São esses mesmos setores populares que fazem a arte popular em madeira, em pintura, em grafite, quadros com o rosto do facínora moldados com balas de fuzil etc. São peças que retratam Bolsonaro como “realizador”, “salvador”, “chefe de família exemplar”, como “patriota”. É retratado em objetos talhados em bala de fuzil simbolizando uma potência justiceira popular, o linchamento popular que agora está no poder, conta a “corrupção”, contra o “sistema”, contra a “bandidagem”, que vai agir com força e rapidez necessária para salvar o povo e deixá-los livres para empreender etc. Essa é a ideia que muitos quadros expressam.

A fixação na potência das motos, por exemplo, na velocidade, no desprezo às regulações em geral e, particularmente, a regulação do Estado (as leis de trânsito assumem esse papel no fetiche da moto veloz, sem capacetes e sem regras do “politicamente correto”), num cortejos de homens-alfa-motorizados… Nesse “cortejo triunfal” (como diria Walter Benjamin), as famosas motociatas, mesmo os motoboys precarizados, “cidadão falidos”, têm a possibilidade de ter um “igual” dirigindo loucamente, tal como eles mesmo fazem todos os dias em suas necessidades de “corres” pra ganhar a vida. Não à toa Bolsonaro ganhou uma estátua esculpida em madeira de uma moto em tamanha real. A moto é o ganha-pão de parte significativa do precariado urbano, homens, jovens, que precisam ganhar a vida e gostam de velocidade e adrenalina, num mundo cão que os oprime com multas e carros de playboys, violência urbana e trânsito selvagem…

Não é à toa também que um dos discursos “estéticos” e políticos do bolsonarismo foi direcionado contra a Lei Rouanet pois ela simboliza o oposto dessas culturas populares que são chamadas de “cafona”. A lei representou para o “povão” a burocracia da arte, a linguagem que “ninguém entende”, de artistas muito elaborados que, segundo as fake news bolsonaristas, fazem uma arte “libertina”, “contra a família” e ainda ganham milhões e milhões do dinheiro do povo, que financia a lei… Claro que isso é um delírio, disseminado para conquistar corações e mentes, mas funcionou. Ou seja, foi ao encontro de alguma sensibilidade popular pré-existente. Lembram do Gilberto Gil sendo violentamente agredido no Catar por uma cara que gritava “Lei Rouanet” e o chamou de “vagabundo”? Era a concepção estética de um empresário médio (lupemburguesia, talvez) sobre a demonização do que é visto como uma combinação degenerada: a “vagabundagem” mais a “arte de vanguarda”!

__REGISTROS SELECIONADOS__:
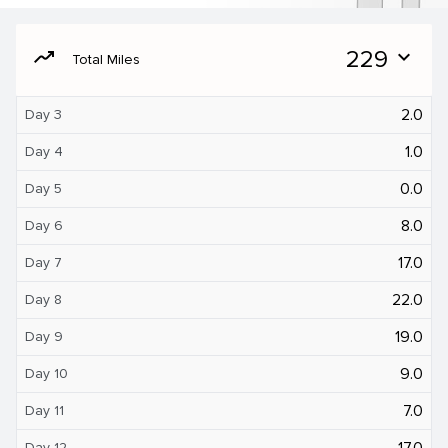
moving
229
expand_more
Total Miles
2.0
Day 3
1.0
Day 4
0.0
Day 5
8.0
Day 6
17.0
Day 7
22.0
Day 8
19.0
Day 9
9.0
Day 10
7.0
Day 11
17.0
Day 12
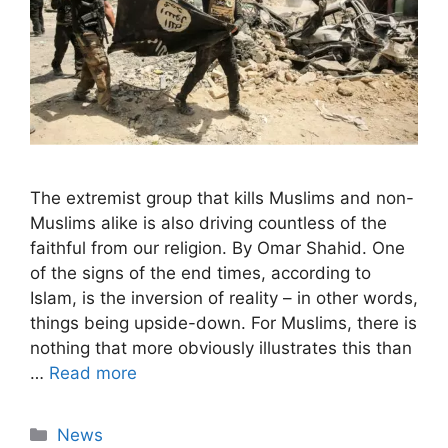
The extremist group that kills Muslims and non-
Muslims alike is also driving countless of the
faithful from our religion. By Omar Shahid. One
of the signs of the end times, according to
Islam, is the inversion of reality – in other words,
things being upside-down. For Muslims, there is
nothing that more obviously illustrates this than
…
Read more
Categories
News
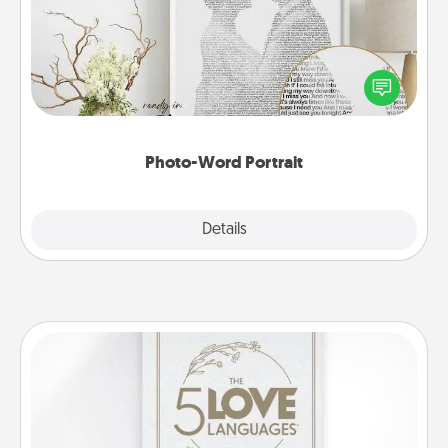
Write a heartfelt letter to your loved one. Then, have
it made into a photo-word portrait!
Photo-Word Portrait
Explore
Details
Close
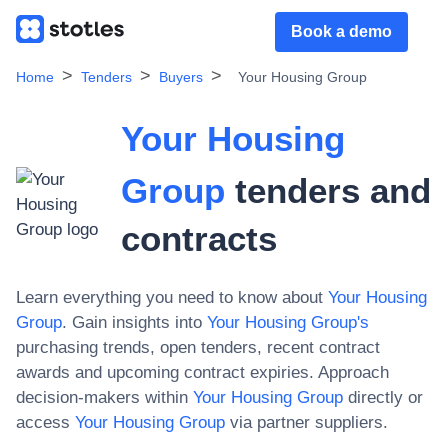
Book a demo
Home
Tenders
Buyers
Your Housing Group
Your Housing
Group
tenders and
contracts
Learn everything you need to know about
Your Housing
Group
. Gain insights into
Your Housing Group
's
purchasing trends, open tenders, recent contract
awards and upcoming contract expiries. Approach
decision-makers within
Your Housing Group
directly or
access
Your Housing Group
via partner suppliers.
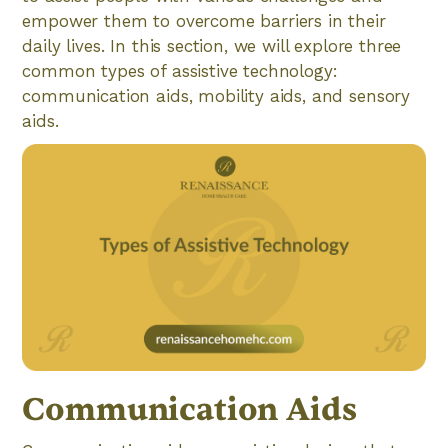
empower them to overcome barriers in their
daily lives. In this section, we will explore three
common types of assistive technology:
communication aids, mobility aids, and sensory
aids.
Communication Aids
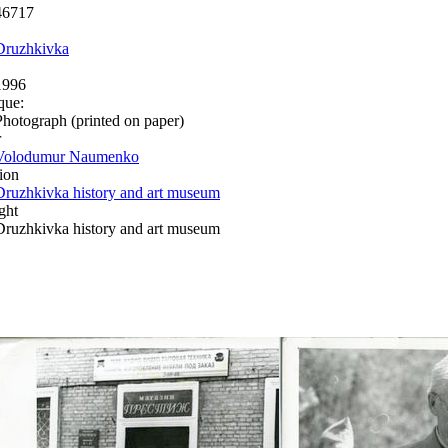
46717
Druzhkivka
1996
que:
Photograph (printed on paper)
r
Volodumur Naumenko
ion
Druzhkivka history and art museum
ght
Druzhkivka history and art museum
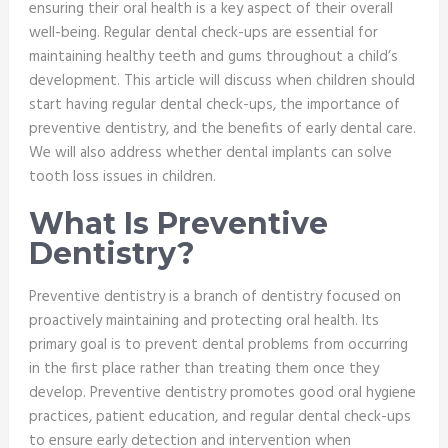
ensuring their oral health is a key aspect of their overall
well-being. Regular dental check-ups are essential for
maintaining healthy teeth and gums throughout a child’s
development. This article will discuss when children should
start having regular dental check-ups, the importance of
preventive dentistry, and the benefits of early dental care.
We will also address whether dental implants can solve
tooth loss issues in children.
What Is Preventive
Dentistry?
Preventive dentistry is a branch of dentistry focused on
proactively maintaining and protecting oral health. Its
primary goal is to prevent dental problems from occurring
in the first place rather than treating them once they
develop. Preventive dentistry promotes good oral hygiene
practices, patient education, and regular dental check-ups
to ensure early detection and intervention when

__TAREFAS A REALIZAR__:
A. Em que país, segundo o trecho, Gilberto Gil foi agredido?
B. Transcreva do trecho, sem alterar nada, a passagem que vai de "São esses mesmos" até "muitos quadros expressam.".

__RESPOSTAS POR TAREFA__:
A. No Catar.

B.
São esses mesmos setores populares que fazem a arte popular em madeira, em pintura, em grafite, quadros com o rosto do facínora moldados com balas de fuzil etc. São peças que retratam Bolsonaro como “realizador”, “salvador”, “chefe de família exemplar”, como “patriota”. É retratado em objetos talhados em bala de fuzil simbolizando uma potência justiceira popular, o linchamento popular que agora está no poder, conta a “corrupção”, contra o “sistema”, contra a “bandidagem”, que vai agir com força e rapidez necessária para salvar o povo e deixá-los livres para empreender etc. Essa é a ideia que muitos quadros expressam.